--- Material for this task ---

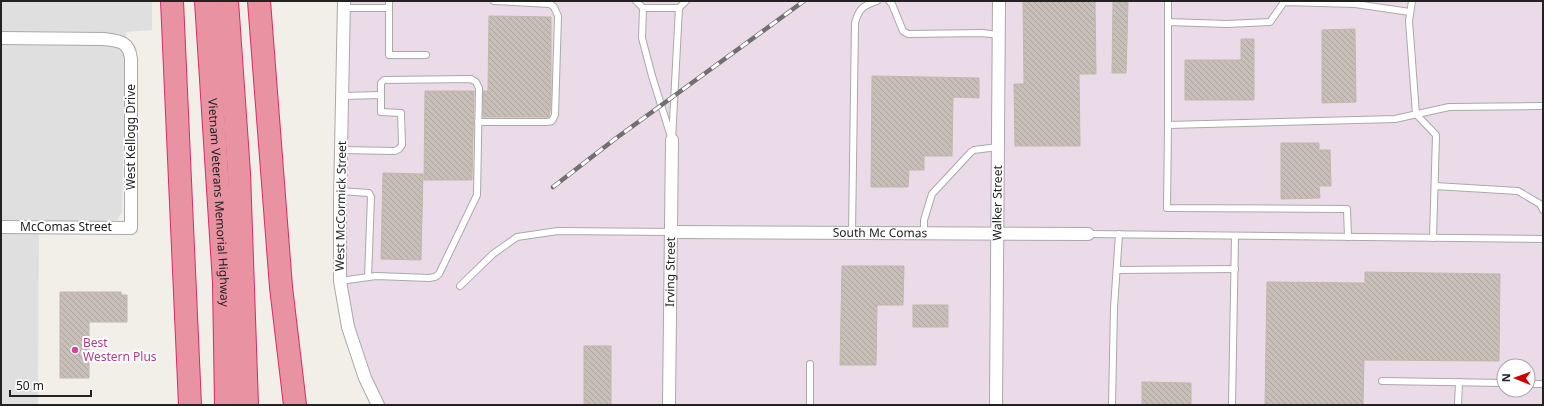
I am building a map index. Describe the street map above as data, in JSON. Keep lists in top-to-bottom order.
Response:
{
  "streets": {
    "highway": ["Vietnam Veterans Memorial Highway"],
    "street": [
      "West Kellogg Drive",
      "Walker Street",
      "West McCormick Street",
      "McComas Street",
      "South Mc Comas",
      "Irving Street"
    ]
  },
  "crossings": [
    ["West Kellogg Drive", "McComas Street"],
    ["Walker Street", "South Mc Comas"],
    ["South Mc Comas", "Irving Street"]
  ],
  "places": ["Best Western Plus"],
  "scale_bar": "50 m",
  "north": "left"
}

---
--- Material for this task ---

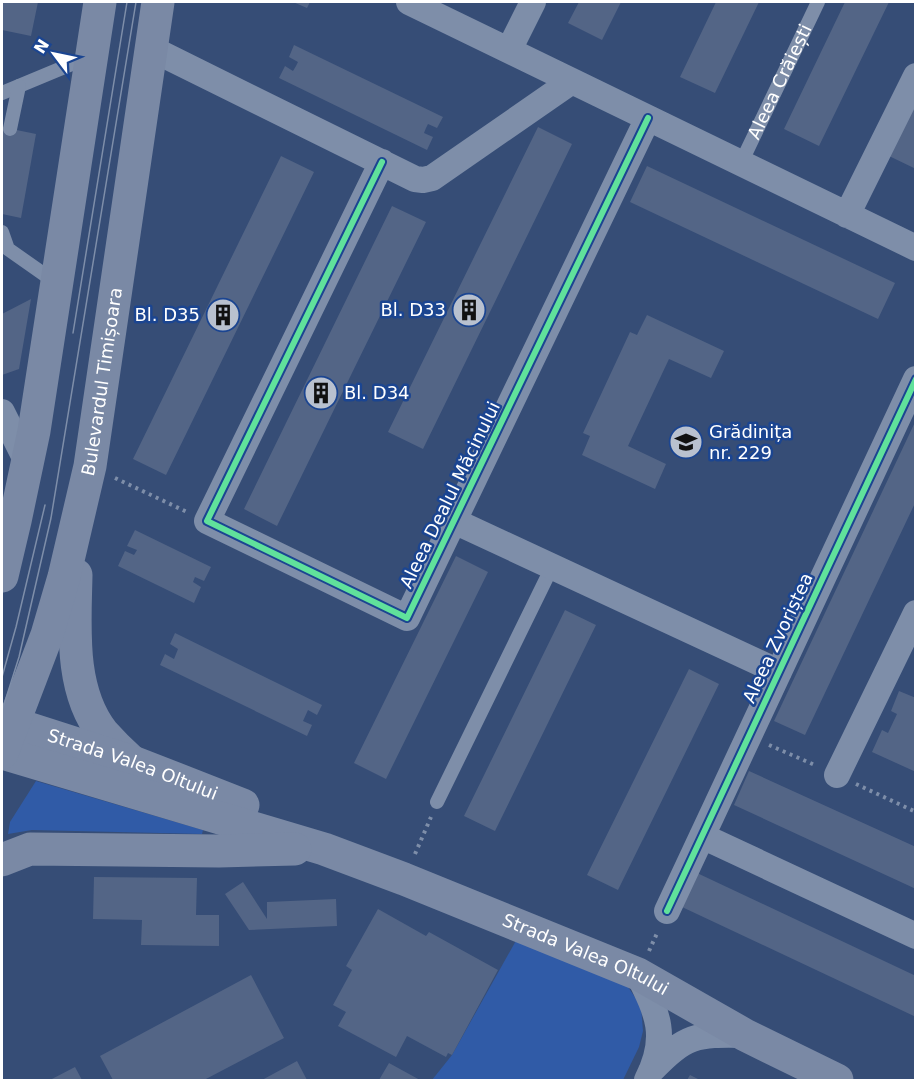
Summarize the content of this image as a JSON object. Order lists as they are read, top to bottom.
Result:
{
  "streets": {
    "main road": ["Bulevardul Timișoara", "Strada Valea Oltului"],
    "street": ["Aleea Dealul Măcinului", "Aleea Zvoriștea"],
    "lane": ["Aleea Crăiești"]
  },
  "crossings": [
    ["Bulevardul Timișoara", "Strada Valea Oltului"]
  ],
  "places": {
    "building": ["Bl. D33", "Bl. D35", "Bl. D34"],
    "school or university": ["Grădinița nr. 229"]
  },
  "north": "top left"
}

---

> What the task asks:
List every line above that holds the word "lists".

> Output for this exercise:
I am building a map index. Describe the street map above as data, in JSON. Keep lists in top-to-bottom order.
Summarize the content of this image as a JSON object. Order lists as they are read, top to bottom.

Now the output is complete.